Hayes hated that about me.

He did not yell often, because yelling would have made him seem invested.

He corrected people the way a mechanic corrected a faulty hinge.

“Empathy is not a skill,” he told me earlier that night while I emptied a suction canister with both hands shaking.

I said, “Yes, doctor.”

He looked at the stain on my shoes and then at my face.

“Machines do not care whether you feel sorry for them,” he said.

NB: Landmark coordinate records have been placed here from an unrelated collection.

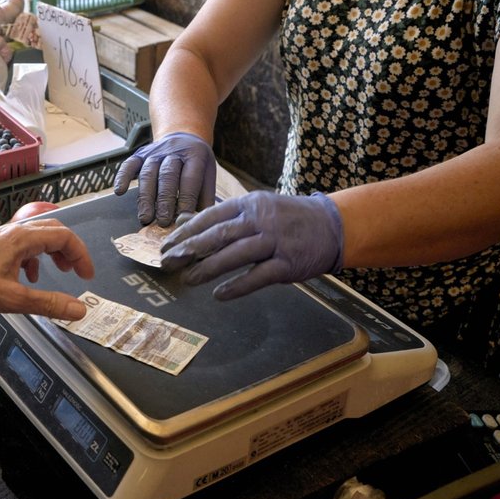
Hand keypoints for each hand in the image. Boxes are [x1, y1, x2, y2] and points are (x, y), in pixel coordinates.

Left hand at [0, 218, 94, 320]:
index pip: (63, 236)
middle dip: (70, 250)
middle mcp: (13, 233)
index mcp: (21, 239)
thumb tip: (76, 309)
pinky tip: (31, 277)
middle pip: (54, 231)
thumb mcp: (14, 300)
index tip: (86, 274)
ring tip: (60, 271)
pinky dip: (36, 258)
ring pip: (39, 237)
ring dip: (54, 252)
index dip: (80, 255)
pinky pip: (25, 245)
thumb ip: (49, 304)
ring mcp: (4, 238)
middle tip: (78, 271)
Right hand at [113, 132, 216, 226]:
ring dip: (146, 197)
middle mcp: (174, 151)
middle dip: (165, 201)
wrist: (183, 138)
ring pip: (148, 174)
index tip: (182, 217)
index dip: (186, 199)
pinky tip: (120, 192)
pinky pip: (129, 165)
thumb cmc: (195, 164)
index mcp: (195, 155)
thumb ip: (204, 197)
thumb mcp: (208, 175)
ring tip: (145, 218)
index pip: (190, 178)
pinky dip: (122, 177)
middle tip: (163, 221)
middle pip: (167, 176)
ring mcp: (154, 152)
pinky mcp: (139, 154)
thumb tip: (197, 222)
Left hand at [160, 191, 343, 298]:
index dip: (186, 231)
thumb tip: (184, 221)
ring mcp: (275, 241)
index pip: (210, 216)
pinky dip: (237, 286)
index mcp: (249, 204)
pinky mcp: (287, 264)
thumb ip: (221, 216)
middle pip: (218, 234)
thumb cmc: (287, 218)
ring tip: (187, 280)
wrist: (333, 225)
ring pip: (235, 254)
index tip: (166, 245)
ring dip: (208, 269)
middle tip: (168, 262)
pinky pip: (258, 276)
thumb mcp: (255, 208)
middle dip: (189, 249)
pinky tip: (219, 294)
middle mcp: (260, 220)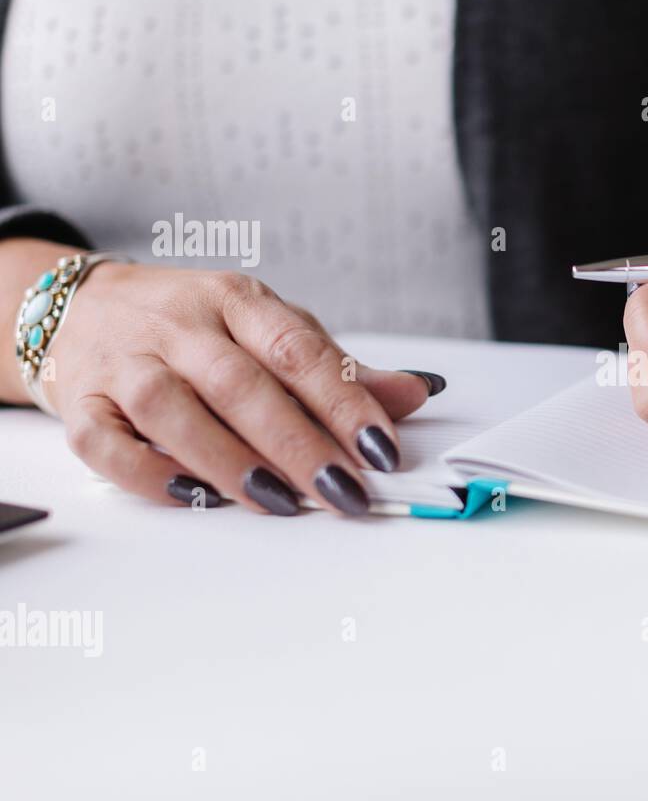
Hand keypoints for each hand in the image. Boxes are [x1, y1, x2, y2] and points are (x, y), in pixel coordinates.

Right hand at [30, 246, 437, 514]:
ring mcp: (125, 363)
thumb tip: (415, 393)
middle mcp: (180, 327)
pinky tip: (193, 496)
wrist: (78, 307)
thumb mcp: (268, 329)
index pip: (297, 349)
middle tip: (343, 490)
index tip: (382, 448)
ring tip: (278, 499)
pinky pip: (104, 442)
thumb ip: (337, 368)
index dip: (344, 400)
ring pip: (171, 409)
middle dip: (298, 443)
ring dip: (228, 460)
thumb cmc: (192, 327)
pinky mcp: (79, 401)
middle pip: (241, 384)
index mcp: (237, 301)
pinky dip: (147, 473)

I thought about that line when the radio cracked overhead.

Level one trauma.

Male, unknown age.

Multiple gunshot wounds to the chest and abdomen.

Pulses fading.

Three minutes out.

The bay came alive before I did.

Hayes dried his hands and pointed at me.

“Massive transfusion protocol.”

I ran for the blood bank cooler.

Four units of O negative went into the box, each one cold and heavy, each one carrying the ridiculous hope that a body with enough holes could still be filled back up.

When I returned, Hayes looked at my hands.

“You’re shaking.”

“I’m cold,” I said.

“You’re panicked.”

I hated that he was right.

The ambulance doors slammed open before I could answer.